PASAR RAYA, METRO–Meski Pemko Padang kini terus mengupayakan penataan Pasar Raya Padang, namun tetap saja kondisi terkini pusat perniagaan di Kota Padang ini masih semrawut. Banyak sengkarut yang dikeluhkan para pedagang, mulai dari Pedagang Kaki Lima (PKL) yang tidak tertata, parkir yang centang parenang, retribusi iuran dan persoalan lainnya.
Sekelumit permasalahan yang ada di pasar raya makin hari makin keruh. Pemilik toko diminta membayar iuran retribusi sesuai aturan, pemilik toko juga minta Pemko tegak hukum sesuai aturan perda.
Sejumlah pedagang dan pemilik toko pun mengeluhkan kondisi pasar ini, Senin (29/5). “Saat ini, jual beli kami sangat menurun. Bahkan tidak sedikit yang sudah gulung tikar dengan kondisi yang seperti ini,” ungkap Yuliastuti, salah seorang pedagang Fase III, Senin (29/5).

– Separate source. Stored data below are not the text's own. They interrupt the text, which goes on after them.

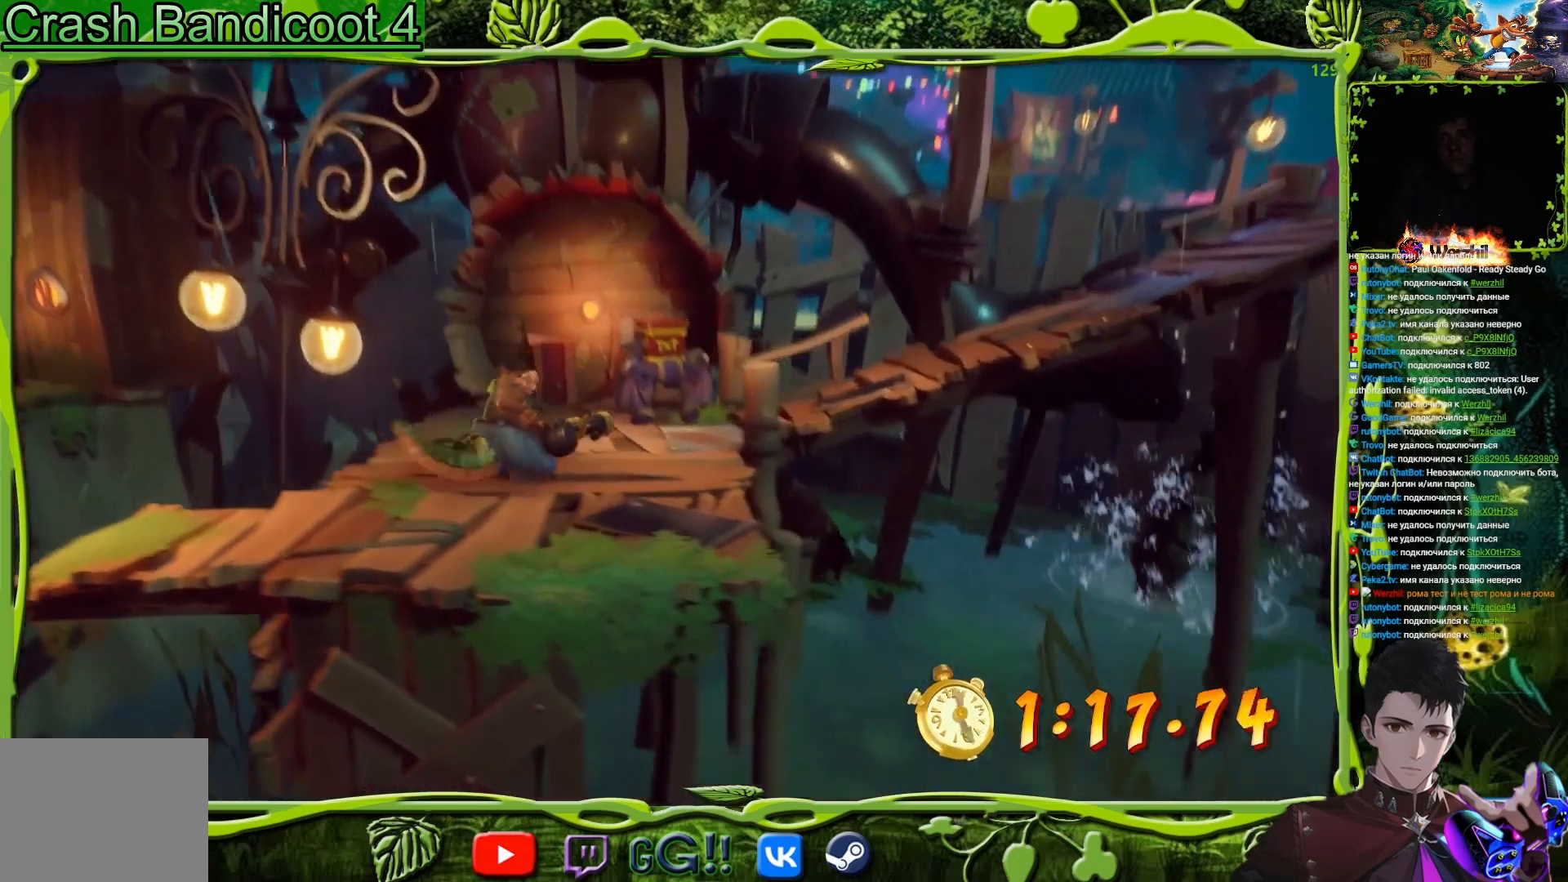
{"buttons": ["DPAD_RIGHT"], "events": [[467, "DPAD_UP", "up"]]}
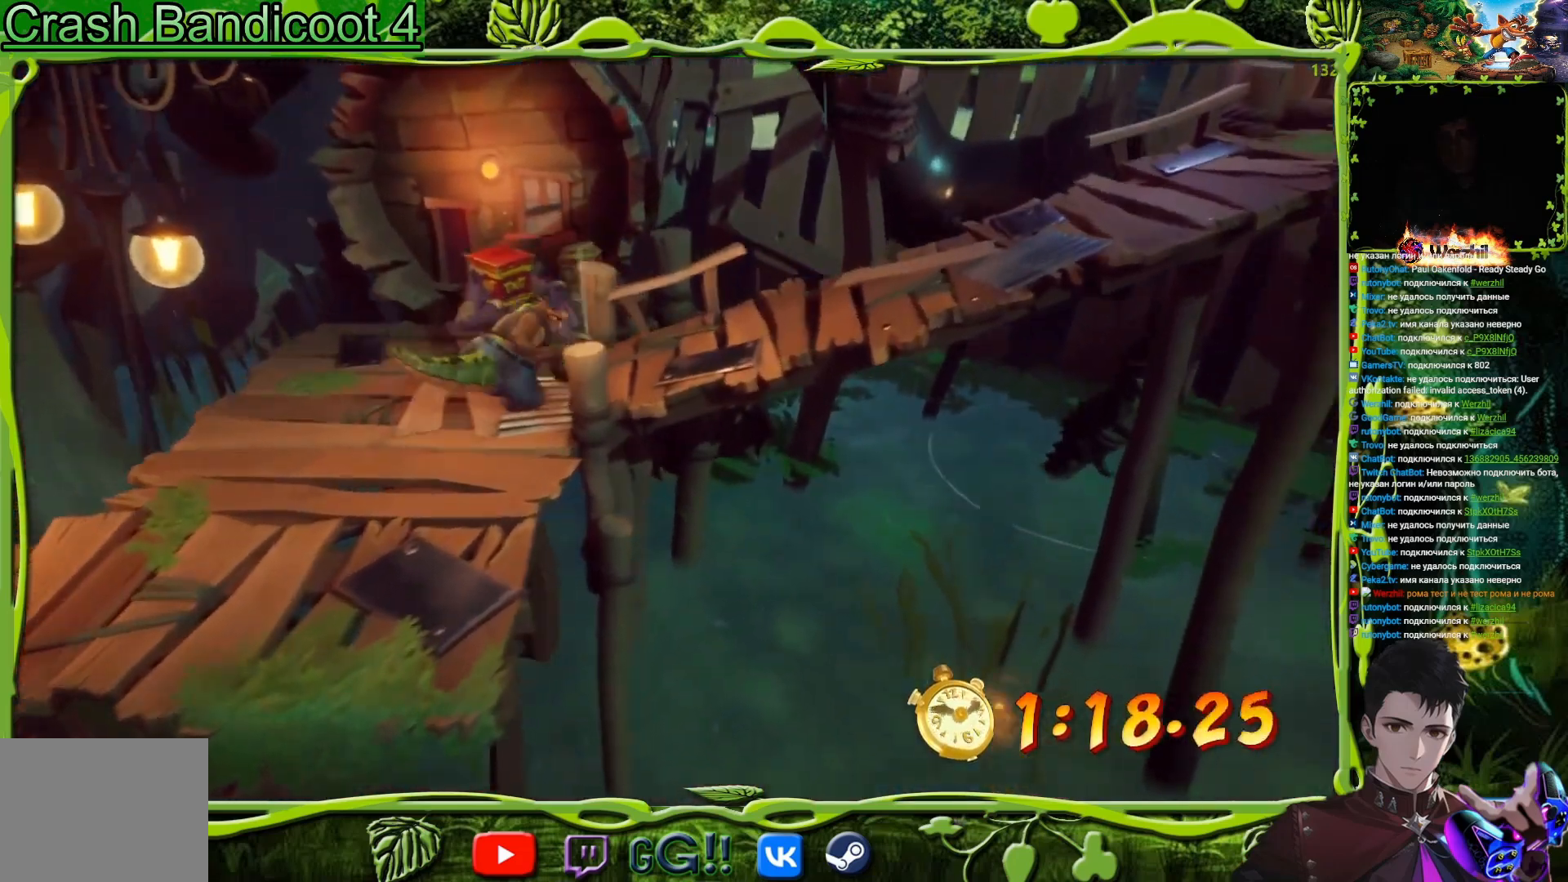
{"buttons": ["DPAD_RIGHT"], "events": []}
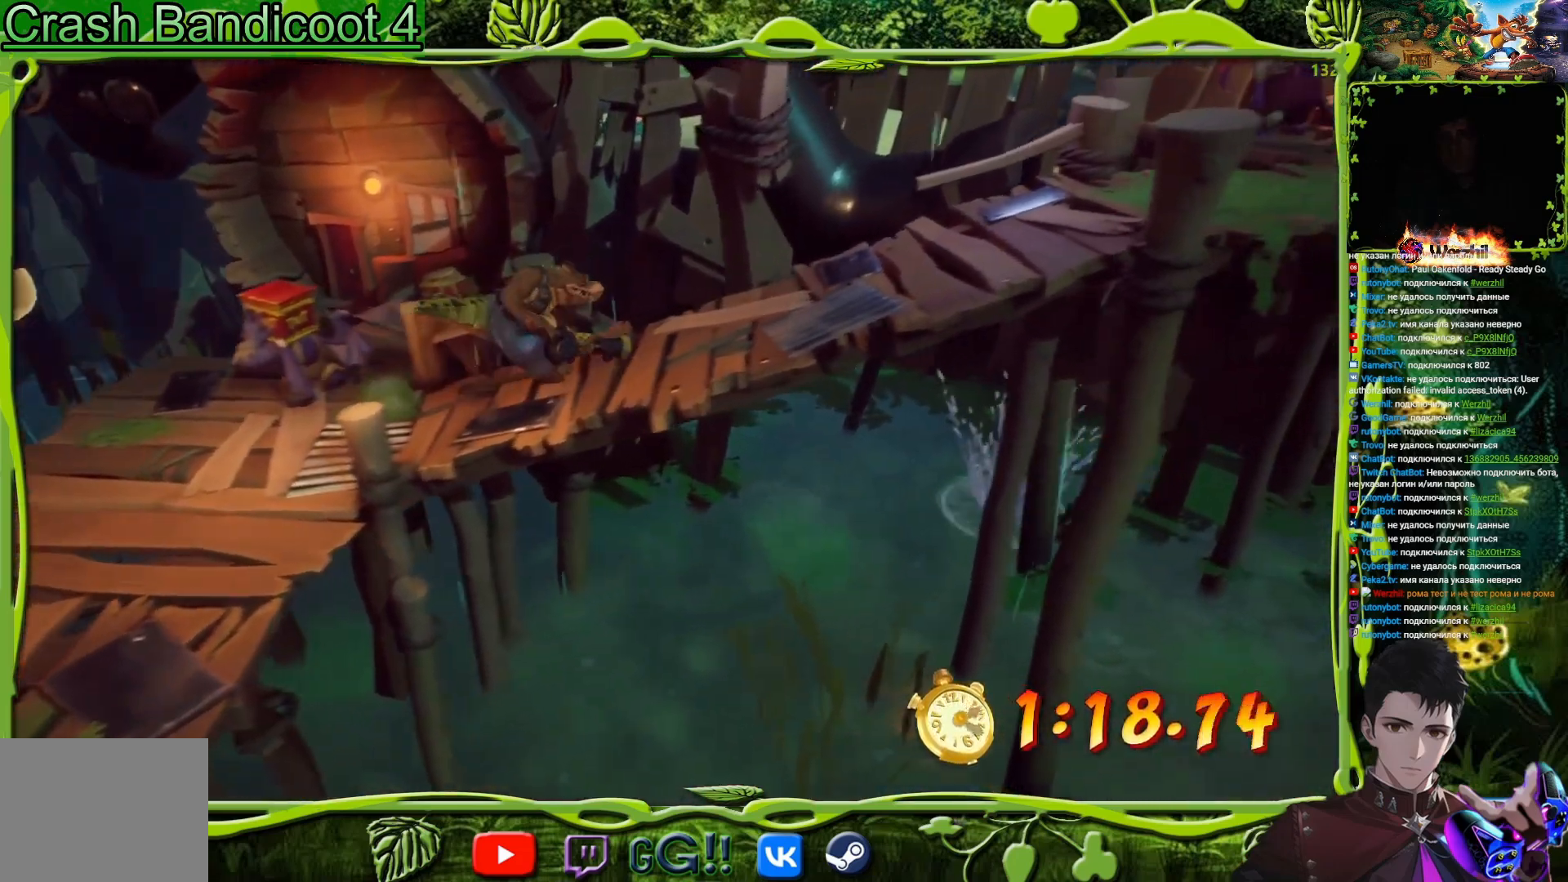
{"buttons": ["DPAD_RIGHT"], "events": []}
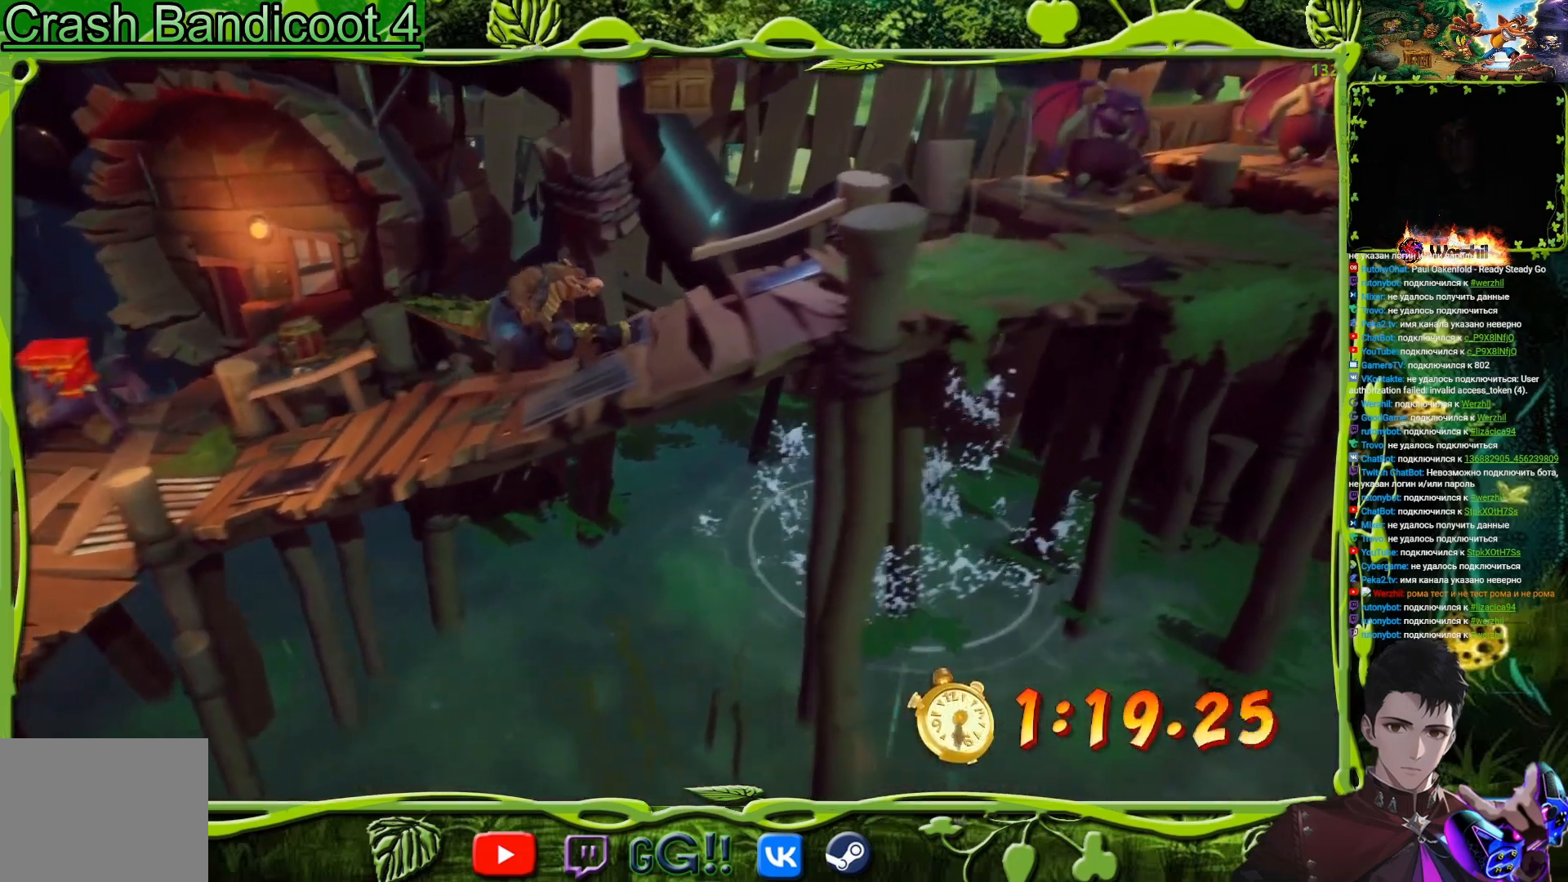
{"buttons": ["DPAD_RIGHT"], "events": []}
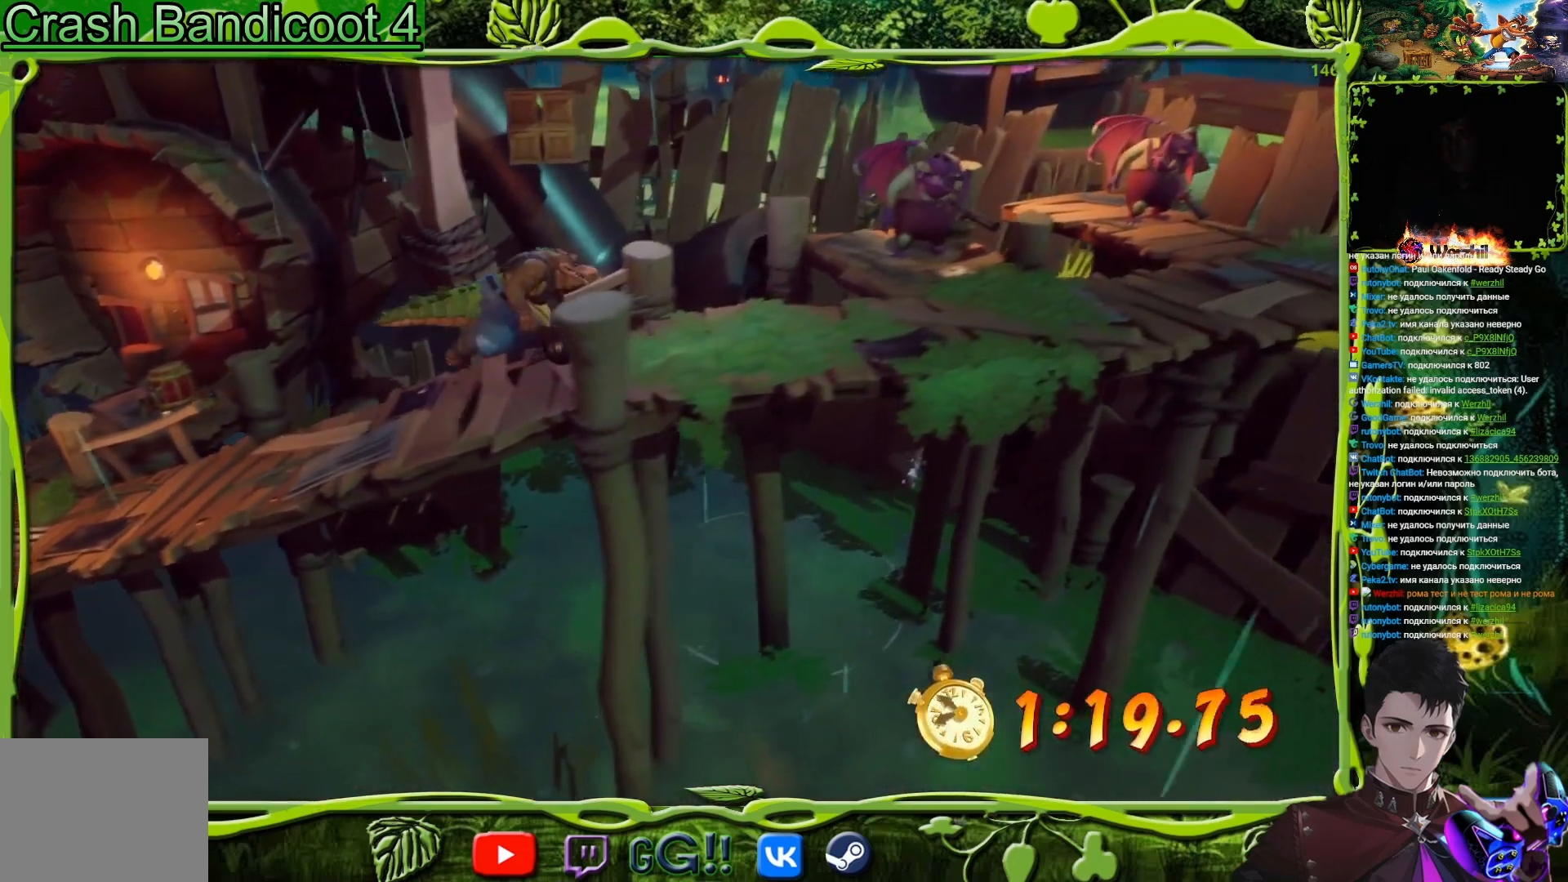
{"buttons": ["DPAD_UP", "DPAD_RIGHT"], "events": [[417, "DPAD_UP", "down"], [434, "CROSS", "down"], [501, "CROSS", "up"]]}
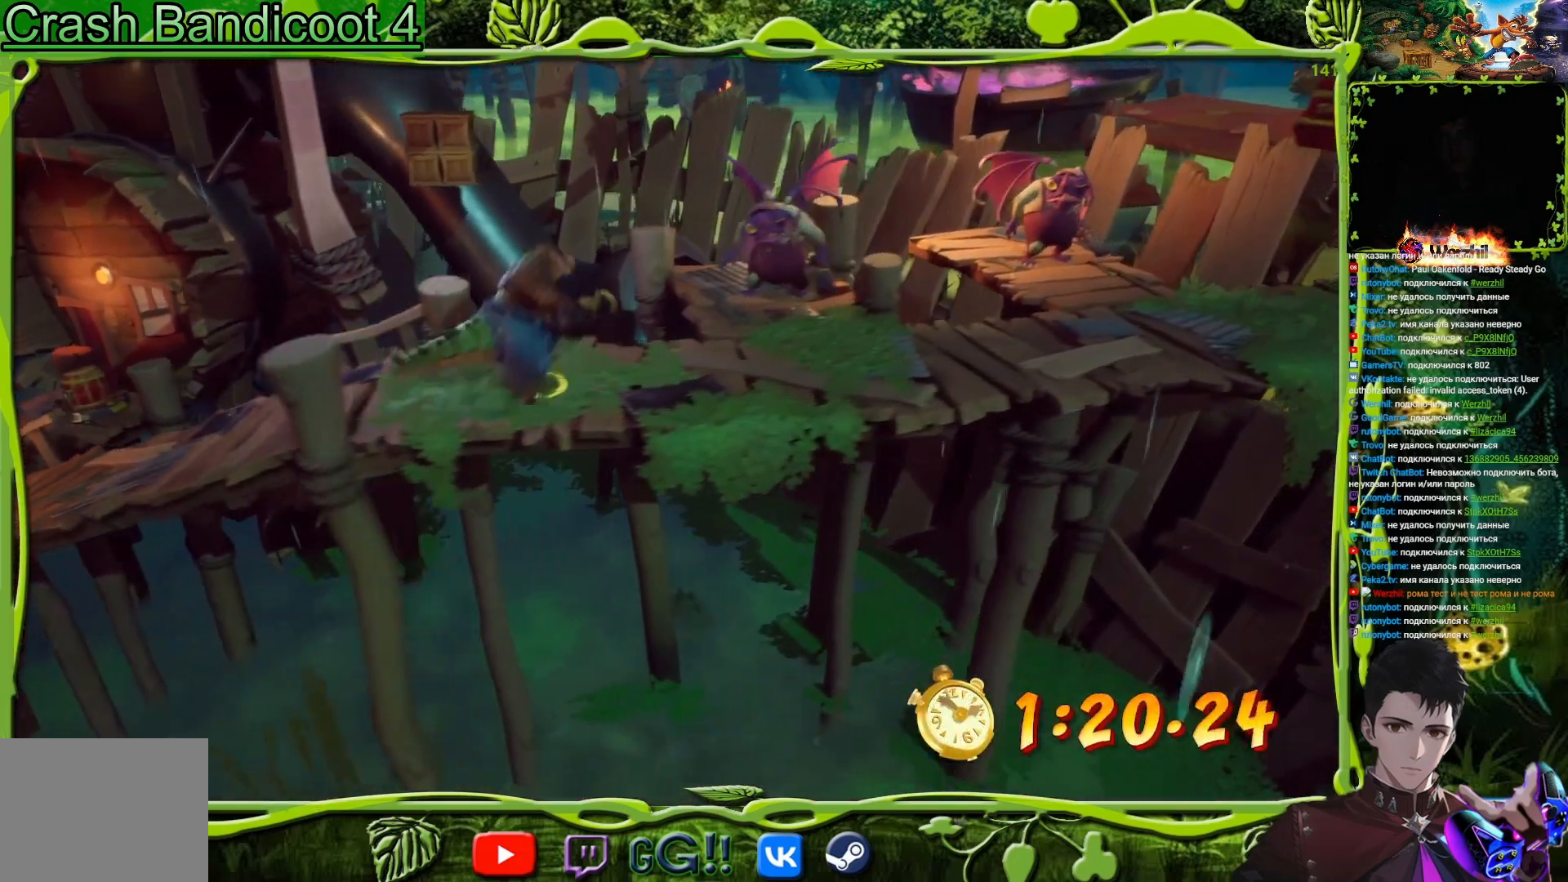
{"buttons": ["SQUARE", "DPAD_UP", "DPAD_RIGHT"], "events": [[350, "SQUARE", "down"]]}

Selain pembeli yang semakin sepi, bagi para pemilik toko yang ada tetap membayar uang retribusi seperti biasa. Menurut Tuti, jika terlambat membayar maka akan dikenakan denda yang tinggi, sebesar 25%, dan diberi Surat Peringatan (SP).
“Kami dituntut membayar retribusi. Sebelum pandemi mereka menaikkan retribusi sebanyak 100% tanpa berkoordinasi dengan kami. Saat terjadinya wabah pandemi Covid-19, kami terpaksa tidak berjualan, dengan kondisi seperti itu, diminta terus membayar dan tidak ada semacam dispensasi dari pemerintah,” katanya lagi.
Tutu mengaku diminta retribusi sesuai aturan oleh petugas dari dinas terkait. Dengan begitu sebagai pedagang toko yang sudah menunaikan kewajibannya, dia juga meminta kepada dinas Pemko untuk menegakkan aturan berlaku. Yakni, mengembalikan fungsi parkir yang sudah dirampas oleh PKL
Menurut dia, meski SK Perwako No 438 belum bisa dicabut, namun Pemko menegakkan peraturan yang sesuai dengan yang tertulis di sana, tertata dan terukur dengan jelas. Sehingga tidak menjadi simpang siur terhadap masyarakat terutama yang menjadi pedagang baik PKL maupun pemilik toko.
Sekarang ini, menurut pengakuan Tuti, keberadaan PKL ibarat membuat toko di pinggir, yang ukuran lapaknya tidak layak lagi disebut lapak PKL karena besarnya hampir menyamai ukuran toko di dalam pasar.
“Secara tidak langsung, Perwako Nomor 438 ini sudah menghilangkan fungsi jalan, fungsi tempat parkir. Jika tidak ada tempat untuk parkir kendaraan, bagaimana pembeli akan datang untuk berbelanja. Jadi sebaiknya Pemerintah Kota bertanggung jawab atas peraturan yang dikeluarkan,” kata Anita, pedagang kain.
Sementara, Demis M.J Dwi Nanda salah seorang pemilik toko baju, mengaku mengalami pemerosotan pendapatan dengan kondisi pasar saat ini. “Untuk omzet sekarang ini, 50% dari biasanya tidak tercapai, palingan cuma sekitar 30-40 %, untuk membayar gaji karyawan aja kita susah ditambah lagi untuk membayar iuran retribusi,” kata Demis.